Many Eurosceptic lawmakers praised the chance for voters to express their view, but they were fiercely opposed to certain details in the bill, including plans to do away with restrictions on government campaign activity in the run-up to the referendum.
Reuters reported that Britain's election watchdog says it is concerned about the scrapping of a so-called "purdah" period, which bars the government from making public anything which could influence the results. It warned it could see the government utilizing unlimited amounts of public funds on promoting its preferred result, giving an “unfair advantage to one side of the argument.”
Foreign Secretary Philip Hammond assured Cameron's administration would not use large amounts of public money to support any one side in particular, however, the lawmakers were not convinced.
"If the British people sense there is no fairness, that this is being rigged against them ... that will go down extremely badly," Conservative lawmaker and former minister Owen Paterson said. "This incredibly important moment could be seen to be illegitimate."
"Any attempt now to rig this vote now will simply amplify the distrust the voters already have," Eurosceptic Conservative lawmaker Bill Cash, who led a rebellion against Major over the EU's Maastricht treaty in the early 1990s, told Reuters.

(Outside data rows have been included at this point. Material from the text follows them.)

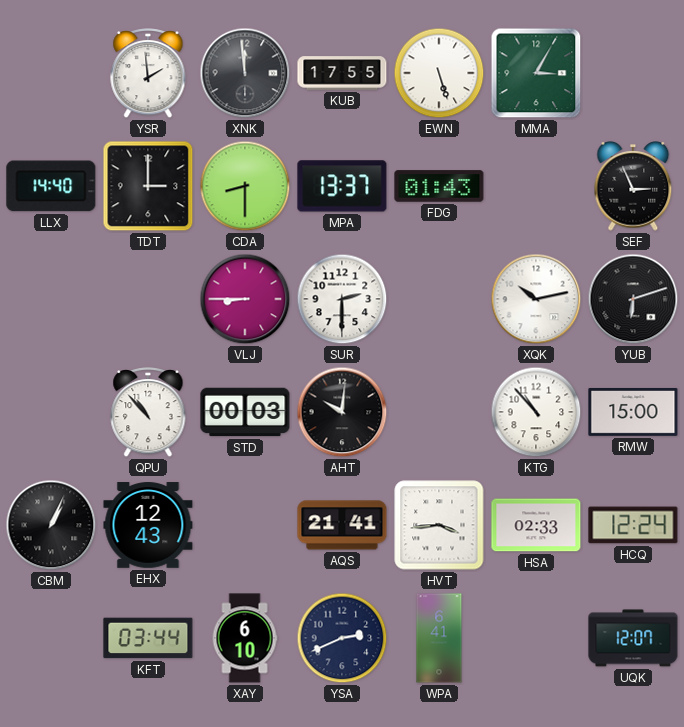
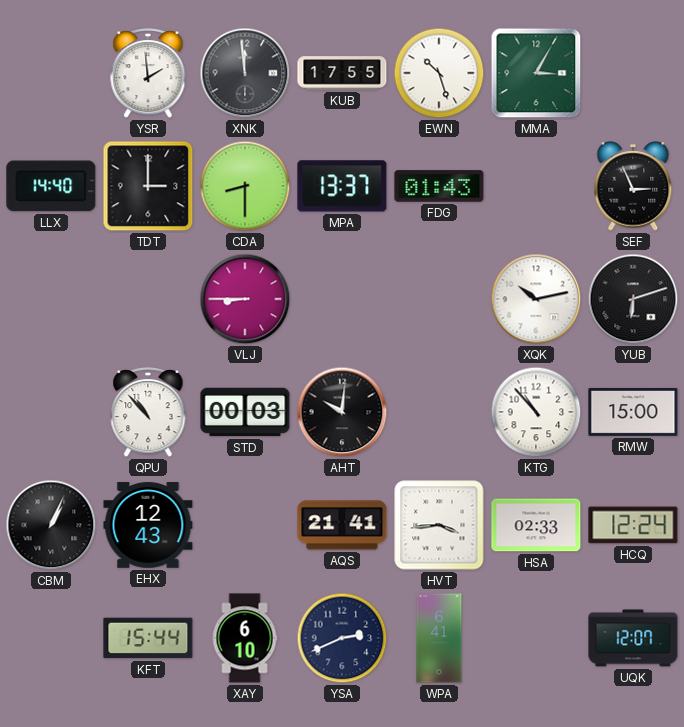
EWN: 5:27 -> 10:27
SUR: 2:30 -> none
KFT: 03:44 -> 15:44
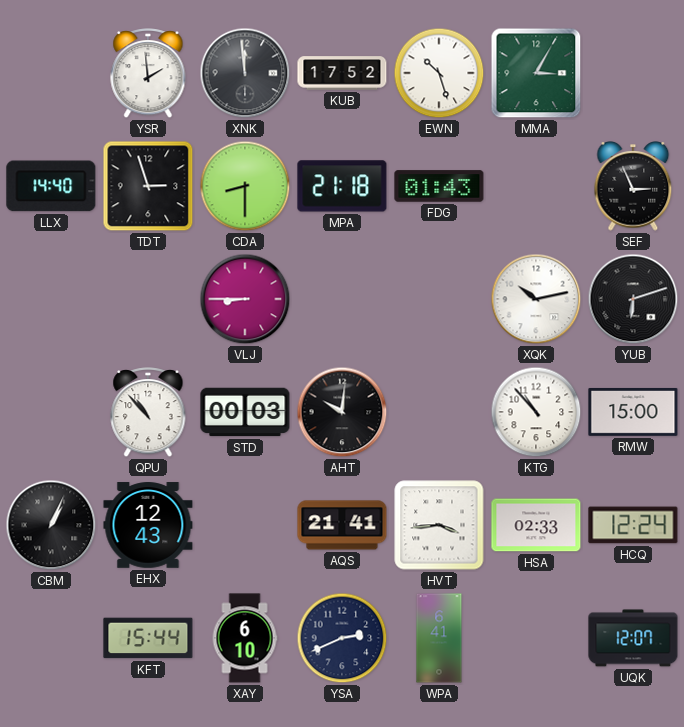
KUB: 17:55 -> 17:52
TDT: 3:00 -> 2:57
MPA: 13:37 -> 21:18
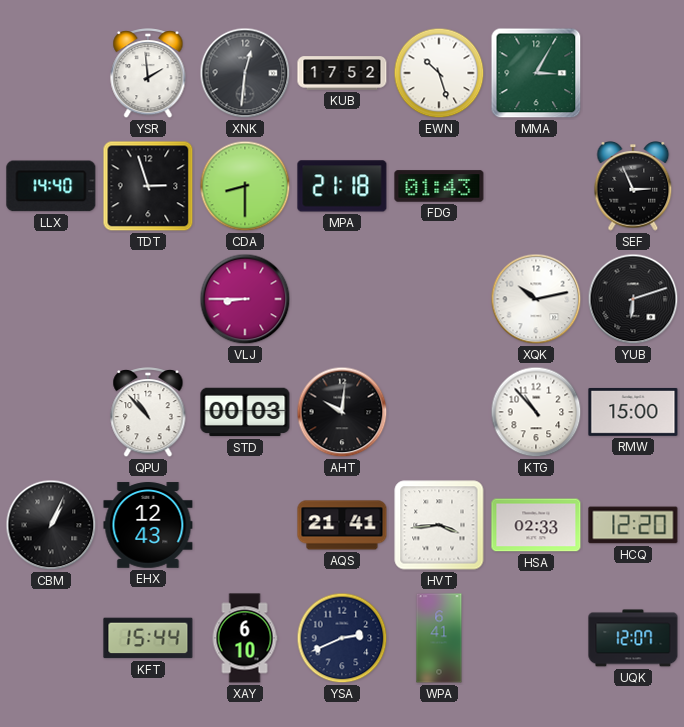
XNK: 11:59 -> 12:31
HCQ: 12:24 -> 12:20
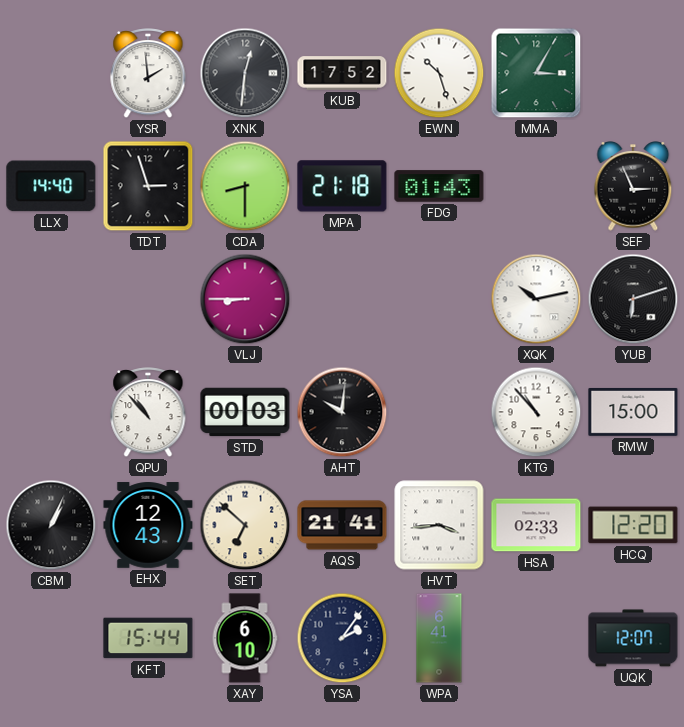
SET: none -> 6:52
YSA: 2:41 -> 2:06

The members of parliament from the Scottish National Party, which took almost all seats in Scotland in the recent general elections, are against the bill. The SNP warns its members could demand another referendum on Scotland’s independence from the U.K. if England votes in favor of abandoning the EU bloc.
"It would be outrageous, disgraceful, undemocratic and unacceptable to drag Scotland out of the European Union against the wishes and will of the Scottish people,"Alex Salmond, former SNP leader, told parliament.